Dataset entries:

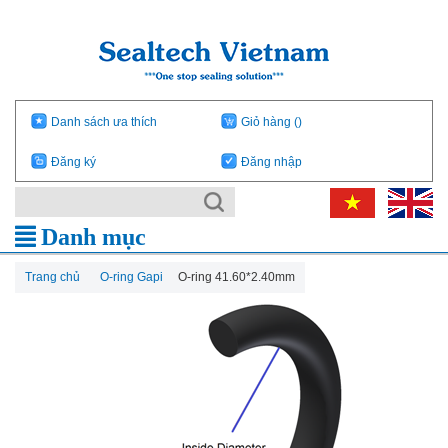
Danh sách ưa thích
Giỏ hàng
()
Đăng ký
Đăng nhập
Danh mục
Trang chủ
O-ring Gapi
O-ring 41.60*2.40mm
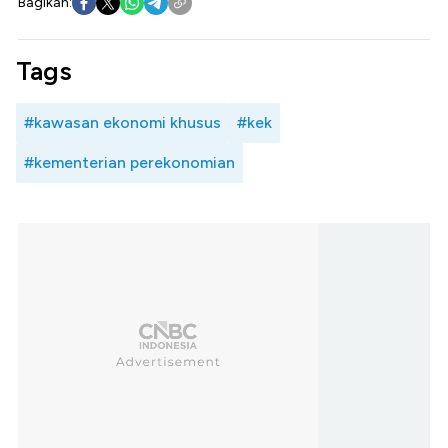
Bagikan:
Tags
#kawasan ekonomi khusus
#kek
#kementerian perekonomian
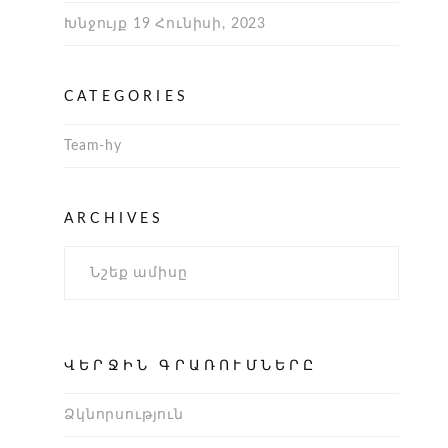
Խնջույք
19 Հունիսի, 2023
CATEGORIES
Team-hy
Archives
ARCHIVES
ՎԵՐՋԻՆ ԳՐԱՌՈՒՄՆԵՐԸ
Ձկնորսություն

...

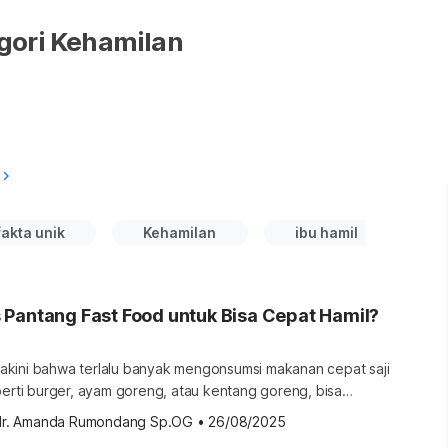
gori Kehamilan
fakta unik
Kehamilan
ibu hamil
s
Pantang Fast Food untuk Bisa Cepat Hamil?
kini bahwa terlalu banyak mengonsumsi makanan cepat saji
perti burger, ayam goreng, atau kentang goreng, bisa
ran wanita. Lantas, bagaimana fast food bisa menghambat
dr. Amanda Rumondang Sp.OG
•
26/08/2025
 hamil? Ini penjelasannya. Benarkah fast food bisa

■ **Task directions**
Working from the entries above, please transcribe only the lines from the line with "#kementerian perekonomian" through the line with "Ձկնորսություն", exactly, with both end lines and without pictures.

■ **Written reply**
#kementerian perekonomian
Խնջույք
19 Հունիսի, 2023
CATEGORIES
Team-hy
Archives
ARCHIVES
ՎԵՐՋԻՆ ԳՐԱՌՈՒՄՆԵՐԸ
Ձկնորսություն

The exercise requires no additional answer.